Alderman H. R. Walker, JP is indeed depicted in mayoral robes (and distinctive 1950s eyewear). Mike Hughes noted a Horace Robert Walker was Mayor of Bradford in 1956­–1957: perhaps council records could be checked for details of the portrait? Richard Green commented that the acquisition details say the work was given to the collection in 1975, a much later year than the painting’s creation, by what may be a relation of the sitter: indicating the work was not a public commission.

Andrew Greg approached the problem in a different way: he speculated upon the style of the painting.
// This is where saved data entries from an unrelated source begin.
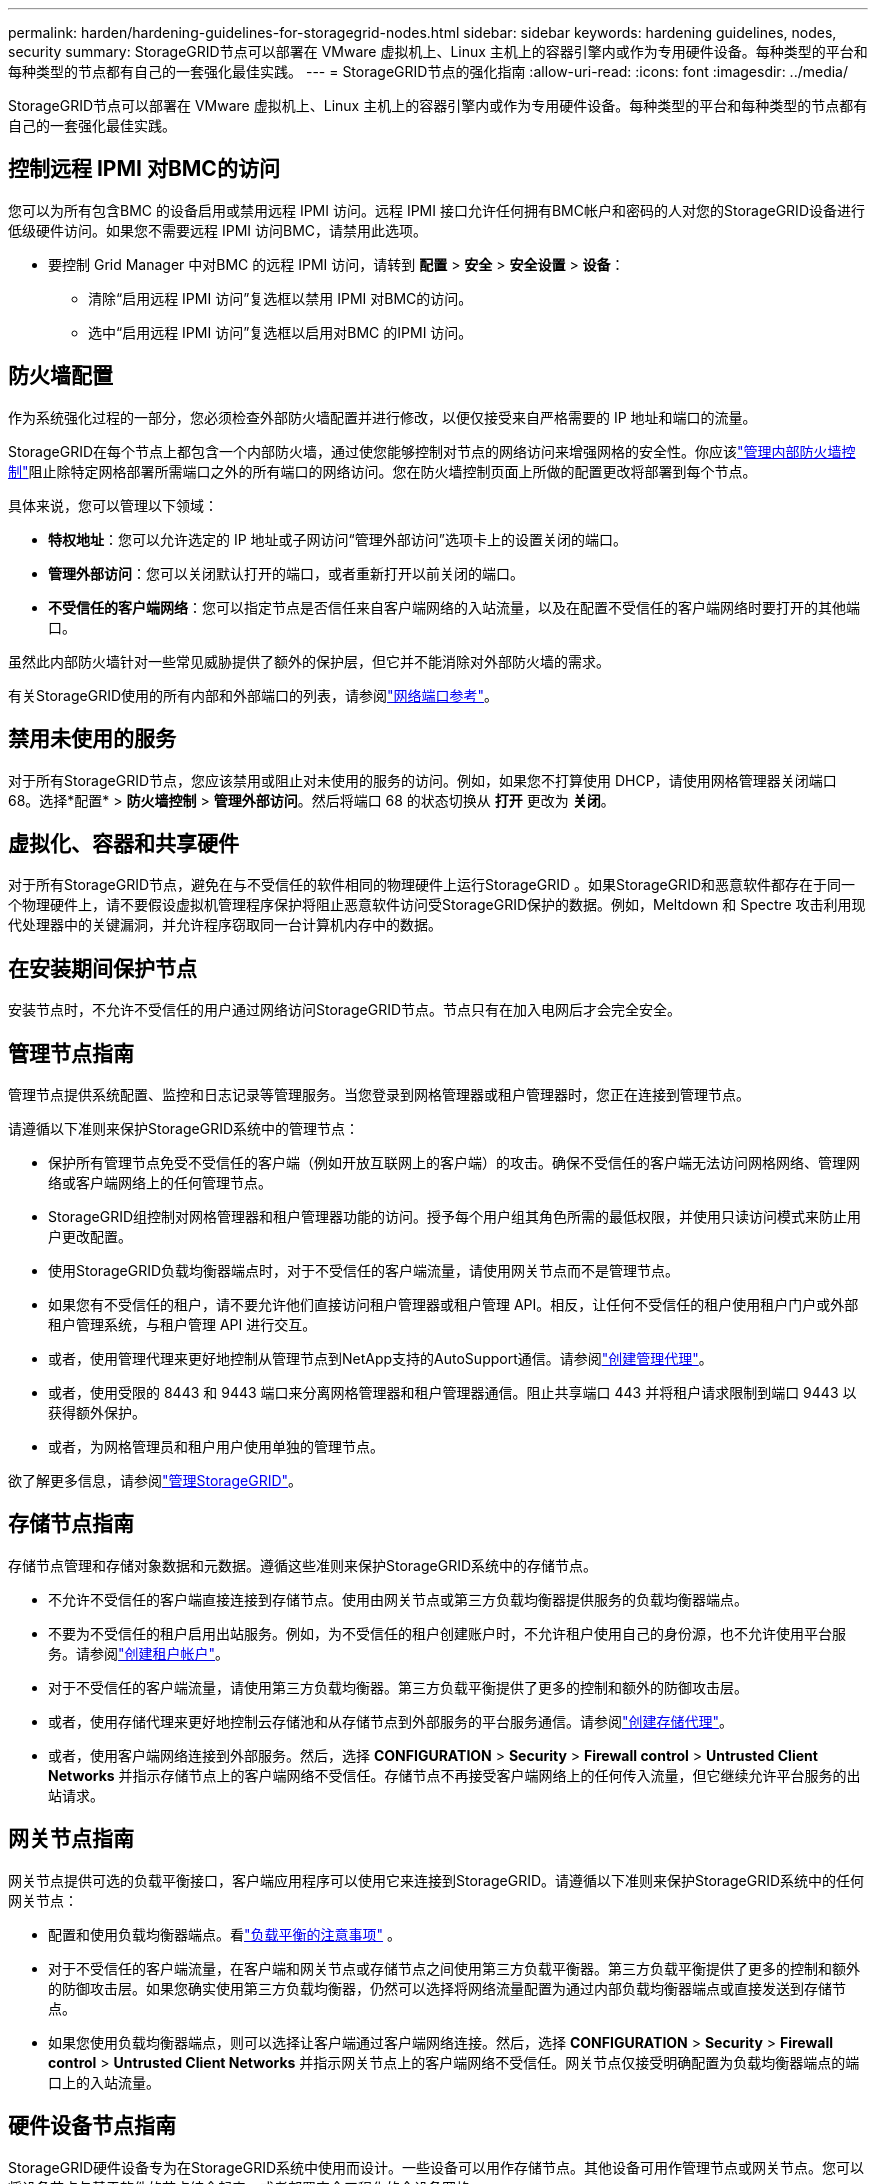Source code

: ---
permalink: harden/hardening-guidelines-for-storagegrid-nodes.html 
sidebar: sidebar 
keywords: hardening guidelines, nodes, security 
summary: StorageGRID节点可以部署在 VMware 虚拟机上、Linux 主机上的容器引擎内或作为专用硬件设备。每种类型的平台和每种类型的节点都有自己的一套强化最佳实践。 
---
= StorageGRID节点的强化指南
:allow-uri-read: 
:icons: font
:imagesdir: ../media/


[role="lead"]
StorageGRID节点可以部署在 VMware 虚拟机上、Linux 主机上的容器引擎内或作为专用硬件设备。每种类型的平台和每种类型的节点都有自己的一套强化最佳实践。



== 控制远程 IPMI 对BMC的访问

您可以为所有包含BMC 的设备启用或禁用远程 IPMI 访问。远程 IPMI 接口允许任何拥有BMC帐户和密码的人对您的StorageGRID设备进行低级硬件访问。如果您不需要远程 IPMI 访问BMC，请禁用此选项。

* 要控制 Grid Manager 中对BMC 的远程 IPMI 访问，请转到 *配置* > *安全* > *安全设置* > *设备*：
+
** 清除“启用远程 IPMI 访问”复选框以禁用 IPMI 对BMC的访问。
** 选中“启用远程 IPMI 访问”复选框以启用对BMC 的IPMI 访问。






== 防火墙配置

作为系统强化过程的一部分，您必须检查外部防火墙配置并进行修改，以便仅接受来自严格需要的 IP 地址和端口的流量。

StorageGRID在每个节点上都包含一个内部防火墙，通过使您能够控制对节点的网络访问来增强网格的安全性。你应该link:../admin/manage-firewall-controls.html["管理内部防火墙控制"]阻止除特定网格部署所需端口之外的所有端口的网络访问。您在防火墙控制页面上所做的配置更改将部署到每个节点。

具体来说，您可以管理以下领域：

* *特权地址*：您可以允许选定的 IP 地址或子网访问“管理外部访问”选项卡上的设置关闭的端口。
* *管理外部访问*：您可以关闭默认打开的端口，或者重新打开以前关闭的端口。
* *不受信任的客户端网络*：您可以指定节点是否信任来自客户端网络的入站流量，以及在配置不受信任的客户端网络时要打开的其他端口。


虽然此内部防火墙针对一些常见威胁提供了额外的保护层，但它并不能消除对外部防火墙的需求。

有关StorageGRID使用的所有内部和外部端口的列表，请参阅link:../network/network-port-reference.html["网络端口参考"]。



== 禁用未使用的服务

对于所有StorageGRID节点，您应该禁用或阻止对未使用的服务的访问。例如，如果您不打算使用 DHCP，请使用网格管理器关闭端口 68。选择*配置* > *防火墙控制* > *管理外部访问*。然后将端口 68 的状态切换从 *打开* 更改为 *关闭*。



== 虚拟化、容器和共享硬件

对于所有StorageGRID节点，避免在与不受信任的软件相同的物理硬件上运行StorageGRID 。如果StorageGRID和恶意软件都存在于同一个物理硬件上，请不要假设虚拟机管理程序保护将阻止恶意软件访问受StorageGRID保护的数据。例如，Meltdown 和 Spectre 攻击利用现代处理器中的关键漏洞，并允许程序窃取同一台计算机内存中的数据。



== 在安装期间保护节点

安装节点时，不允许不受信任的用户通过网络访问StorageGRID节点。节点只有在加入电网后才会完全安全。



== 管理节点指南

管理节点提供系统配置、监控和日志记录等管理服务。当您登录到网格管理器或租户管理器时，您正在连接到管理节点。

请遵循以下准则来保护StorageGRID系统中的管理节点：

* 保护所有管理节点免受不受信任的客户端（例如开放互联网上的客户端）的攻击。确保不受信任的客户端无法访问网格网络、管理网络或客户端网络上的任何管理节点。
* StorageGRID组控制对网格管理器和租户管理器功能的访问。授予每个用户组其角色所需的最低权限，并使用只读访问模式来防止用户更改配置。
* 使用StorageGRID负载均衡器端点时，对于不受信任的客户端流量，请使用网关节点而不是管理节点。
* 如果您有不受信任的租户，请不要允许他们直接访问租户管理器或租户管理 API。相反，让任何不受信任的租户使用租户门户或外部租户管理系统，与租户管理 API 进行交互。
* 或者，使用管理代理来更好地控制从管理节点到NetApp支持的AutoSupport通信。请参阅link:../admin/configuring-admin-proxy-settings.html["创建管理代理"]。
* 或者，使用受限的 8443 和 9443 端口来分离网格管理器和租户管理器通信。阻止共享端口 443 并将租户请求限制到端口 9443 以获得额外保护。
* 或者，为网格管理员和租户用户使用单独的管理节点。


欲了解更多信息，请参阅link:../admin/index.html["管理StorageGRID"]。



== 存储节点指南

存储节点管理和存储对象数据和元数据。遵循这些准则来保护StorageGRID系统中的存储节点。

* 不允许不受信任的客户端直接连接到存储节点。使用由网关节点或第三方负载均衡器提供服务的负载均衡器端点。
* 不要为不受信任的租户启用出站服务。例如，为不受信任的租户创建账户时，不允许租户使用自己的身份源，也不允许使用平台服务。请参阅link:../admin/creating-tenant-account.html["创建租户帐户"]。
* 对于不受信任的客户端流量，请使用第三方负载均衡器。第三方负载平衡提供了更多的控制和额外的防御攻击层。
* 或者，使用存储代理来更好地控制云存储池和从存储节点到外部服务的平台服务通信。请参阅link:../admin/configuring-storage-proxy-settings.html["创建存储代理"]。
* 或者，使用客户端网络连接到外部服务。然后，选择 *CONFIGURATION* > *Security* > *Firewall control* > *Untrusted Client Networks* 并指示存储节点上的客户端网络不受信任。存储节点不再接受客户端网络上的任何传入流量，但它继续允许平台服务的出站请求。




== 网关节点指南

网关节点提供可选的负载平衡接口，客户端应用程序可以使用它来连接到StorageGRID。请遵循以下准则来保护StorageGRID系统中的任何网关节点：

* 配置和使用负载均衡器端点。看link:../admin/managing-load-balancing.html["负载平衡的注意事项"] 。
* 对于不受信任的客户端流量，在客户端和网关节点或存储节点之间使用第三方负载平衡器。第三方负载平衡提供了更多的控制和额外的防御攻击层。如果您确实使用第三方负载均衡器，仍然可以选择将网络流量配置为通过内部负载均衡器端点或直接发送到存储节点。
* 如果您使用负载均衡器端点，则可以选择让客户端通过客户端网络连接。然后，选择 *CONFIGURATION* > *Security* > *Firewall control* > *Untrusted Client Networks* 并指示网关节点上的客户端网络不受信任。网关节点仅接受明确配置为负载均衡器端点的端口上的入站流量。




== 硬件设备节点指南

StorageGRID硬件设备专为在StorageGRID系统中使用而设计。一些设备可以用作存储节点。其他设备可用作管理节点或网关节点。您可以将设备节点与基于软件的节点结合起来，或者部署完全工程化的全设备网格。

请遵循以下准则来保护StorageGRID系统中的任何硬件设备节点：

* 如果设备使用SANtricity System Manager 进行存储控制器管理，则应防止不受信任的客户端通过网络访问SANtricity System Manager。
* 如果设备具有基板管理控制器 (BMC)，请注意BMC管理端口允许低级硬件访问。仅将BMC管理端口连接到安全、可信的内部管理网络。如果没有可用的网络，请将BMC管理端口保持未连接或阻塞状态，除非技术支持请求BMC连接。
* 如果设备支持使用智能平台管理接口 (IPMI) 标准通过以太网远程管理控制器硬件，请阻止端口 623 上不受信任的流量。



NOTE: 您可以为所有包含BMC 的设备启用或禁用远程 IPMI 访问。远程 IPMI 接口允许任何拥有BMC帐户和密码的人对您的StorageGRID设备进行低级硬件访问。如果您不需要远程 IPMI 访问BMC，请使用以下方法之一禁用此选项：+ 在 Grid Manager 中，转到 *配置* > *安全* > *安全设置* > *设备*，然后清除 *启用远程 IPMI 访问*复选框。+ 在网格管理 API 中，使用私有端点： `PUT /private/bmc` 。

* 对于包含使用SANtricity System Manager 管理的 SED、FDE 或 FIPS NL-SAS 驱动器的设备型号， https://docs.netapp.com/us-en/storagegrid-appliances/installconfig/accessing-and-configuring-santricity-system-manager.html["启用并配置SANtricity Drive Security"^] 。
* 对于包含使用StorageGRID Appliance Installer 和 Grid Manager 管理的 SED 或 FIPS NVMe SSD 的设备型号， https://docs.netapp.com/us-en/storagegrid-appliances/installconfig/optional-enabling-node-encryption.html["启用并配置StorageGRID驱动器加密"^] 。
* 对于没有 SED、FDE 或 FIPS 驱动器的设备，启用并配置StorageGRID软件节点加密 https://docs.netapp.com/us-en/storagegrid-appliances/installconfig/optional-enabling-node-encryption.html#enable-node-encryption["使用密钥管理服务器（KMS）"^]。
William Charles Evans’ other portraits on Your Paintings 'are all in a consistent painterly style, with prominent square-ended brushstrokes, and with a distinctive signature 'EVANS'', therefore, it seemed at first unlikely the photorealist portrait, with a different signature, was by William Charles Evans. Osmund Bullock agreed, and added it may be that photography was used to create the portrait in question. Osmund also gave more biographical details on the sitter.

On the style, Terence Williams agreed there was a difference, but pointed out the date of this portrait is earlier than the others on Your Paintings. Terence also provided more information about his student-tutor relationship: William Charles Evans taught in the painting school of Bournemouth College of Art around 1967 to 1968, and Terence remarked that there may have been a Times or Telegraph supplement on the artist in the 1960s. Finding the article would certainly be helpful to the discussion, and very appealing to Terence, who seeks more information about, or photographs of, his ex-tutor. 

However, Katharine Eustace stated she believed that the work that of William Charles Evans, and recommended to attribute the work and close the discussion. Katharine said that although the civic-style portrait differed to his other work, and that one should be careful in making an attribution from a photograph, there were reasons the portrait could be attributed to William Charles Evans. Katharine had seen that there were no other painters with the name of Evans for the period, after looking in the Heinz Library at the NPG.

Katharine continued: the signature – while different to the signature on the later portraits – was at least there, in the lower-right: which is not certain proof of William Charles Evans’ authorship, but ‘in the absence of any other contender it becomes more likely’. Besides, the work is indeed from an earlier time than the artist’s other works presented online. On the style, Katharine saw an aspect of the later square brush technique in the earlier portrait, ‘notably in the red alderman’s gown, albeit possibly toned-down for a traditional and probably conservative type of commission’. And finally, William Charles Evans did become a portrait painter of institutional figures, after all.

Katharine also mentioned that further research could help resolve any uncertainty still attached to this attribution: the painting could have been a version painted for the family (since the work was given to the collection by a donor who is likely to be kin of the sitter): another version could surely have been a civic commission. The City archives would be a likely place to start any deeper investigations, as would contact with the sitter’s family.

The collection is happy to accept the attribution to William Charles Evans (1911–1978). If any Art Detectives wish to contribute any more information about this portrait, the sitter, or the artist William Charles Evans, please propose a discussion by following the Art Detective link on the artwork’s Your Paintings page.

Jade King, PCF

Editor’s note: This change will appear on the Your Paintings website by July 2015.